Shame and Desperation
Shame and Desperation
Shame and desperation are an ugly combination of feelings that sometimes visit me when I am depressed. Shame comes from still being unable to effectively thwart depression or the negative impact being in that state has on the people around me. At some point that shame makes me begin to feel truly desperate for a small kindness, an expression of caring, a reassuring touch, a call, or anything to let me know I matter to someone. Very recently I found myself cycling down, withdrawing from people, retreating into near-isolation as I became overwhelmed with self-critical thoughts. Usually I am able to recognize and respond to such feelings by reaching out to others for support, but in this case I failed to do so. People repeatedly reached out to me, tried to engage me in conversation, and told me they cared. I was outwardly unresponsive to all of it and my thoughts became darker and more self-destructive. Somehow, though, the fact that people didn’t give up on me and kept trying to get through the emotional walls I had constructed around myself eventually began to sink in. After a few days the darkness and depression lifted and I felt well enough to function again. God bless the people who care about me even when I stop caring about myself.

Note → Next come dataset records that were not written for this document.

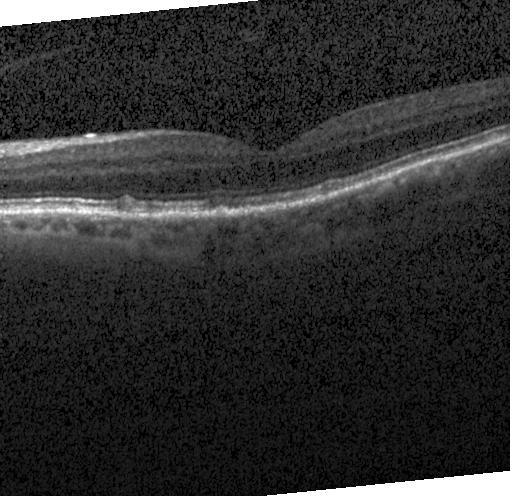 OCT B-scan showing drusen.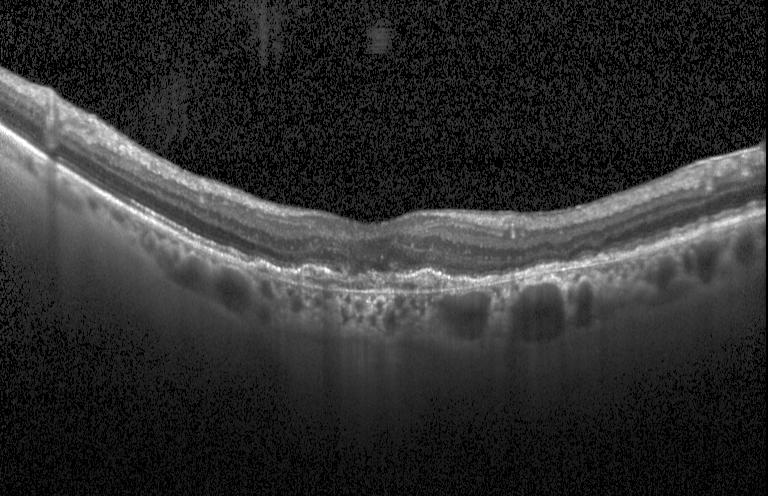
Diagnosis: a choroidal neovascular membrane.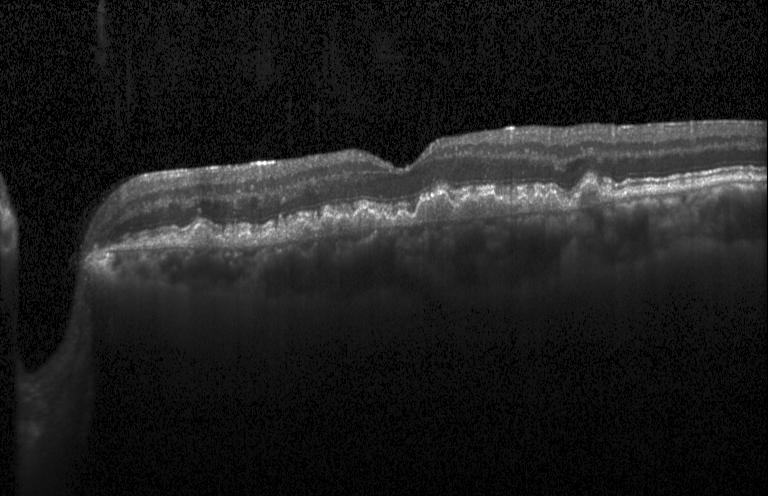
Finding: a choroidal neovascular membrane.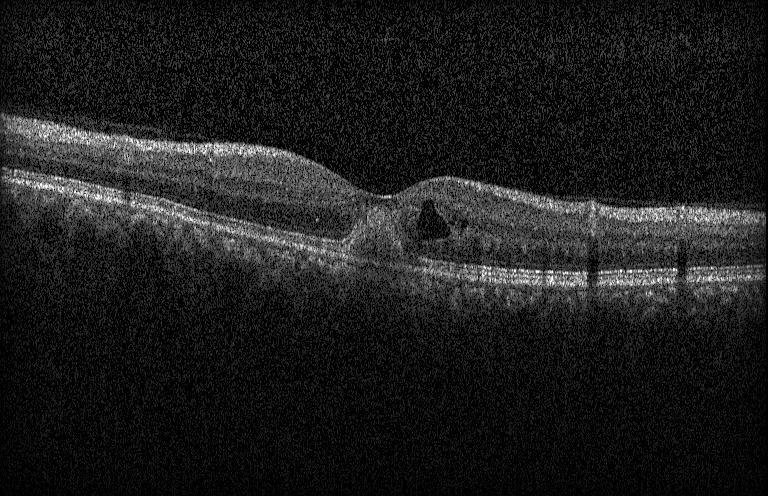 OCT finding: a choroidal neovascular membrane.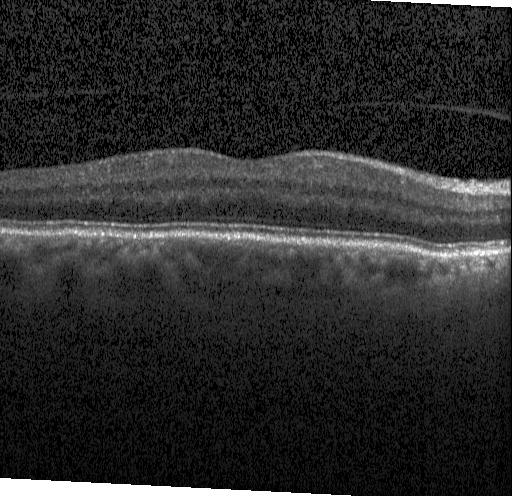 OCT line scan. Through the macula.
Finding: neither choroidal neovascularization, diabetic macular edema, nor drusen.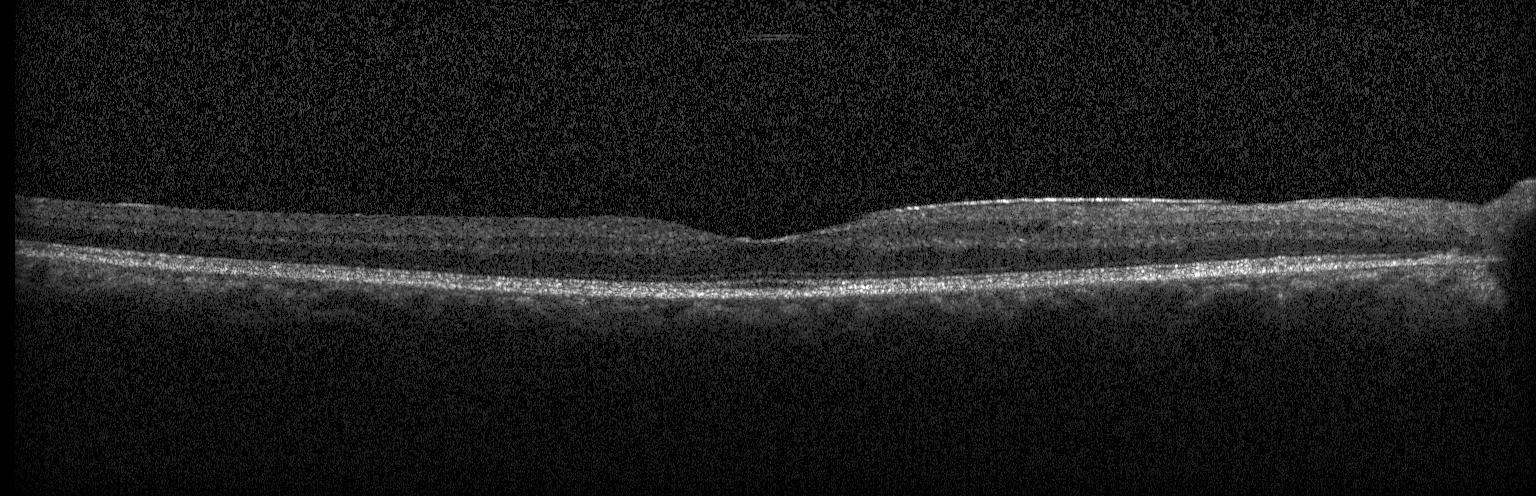 Retinal OCT B-scan; acquired on a Heidelberg Spectralis — Finding: no CNV, DME, or drusen.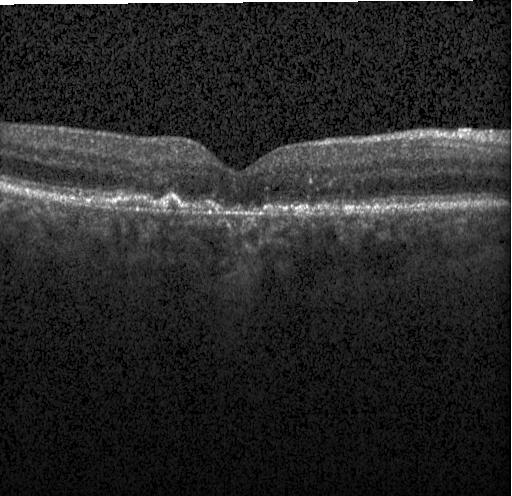

OCT finding: choroidal neovascularization (CNV).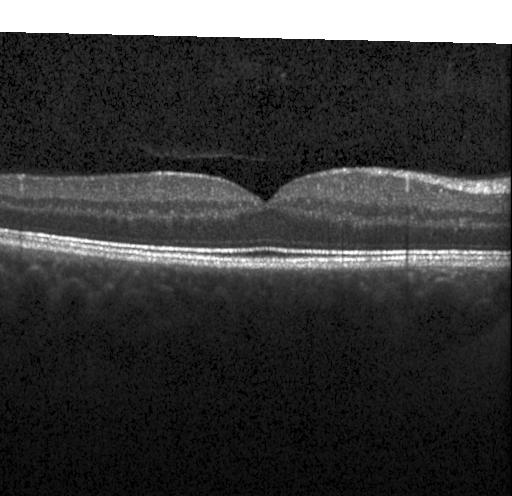
Optical coherence tomography B-scan.
This B-scan demonstrates neither choroidal neovascularization, diabetic macular edema, nor drusen.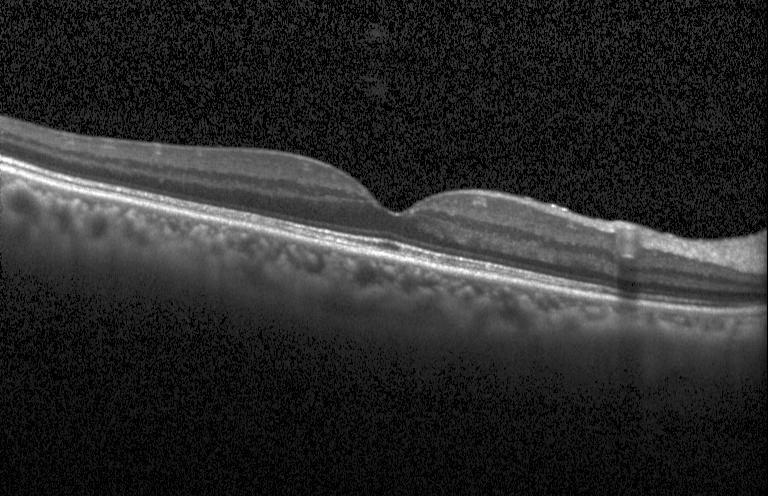
Finding: neither choroidal neovascularization, diabetic macular edema, nor drusen.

Unfortunately, depression is a part of the weight loss surgery journey for many people. The reasons for it may vary, but the experience itself is all too common. Shame and emotional desperation are feelings powerful enough to completely overwhelm someone, especially if they can no longer smother those feelings with food. Yet there is even more power in human compassion, the willingness to reach out to another person who may be secretly struggling to find a reason to continue living. No matter how humble a person you may consider yourself to be, you have that power should you choose to wield it. Reaching out to someone who seems to be isolating themselves or who is exhibiting self-destructive behavior may not win you public accolades, wealth, power, or the extravagant possessions that many seem to worship these days, but it will earn you the heart-felt gratitude of those souls you help to lift gently to a safer place on this road to wellness.
RP
on 3/7/11 1:00 am - Clear Lake, MN
Thanks RP!
For me, and I'm sure this might be true for others, when feeling so low, I don't feet worthy enough to try to reach out to others and ask for help. I reach out in cryptic ways, w/o truly asking for help.
Depression is often a chemical imbalance...I've been on antidepressants for years and hope to someday taper off. You are blessed to have people around you who care intensely. And that includes everyone on these Boards, too.
If depression is often chemical, allow that knowledge to replace feelings of shame. Sometimes 'we' can't do anything to alleviate a chemical imbalance.
How fragile the human psyche...how I pray we can all become 'bulldogs' and hang on to what we know is right and good for us...including asking for help.
God bless you and all of us as we continue on our journey.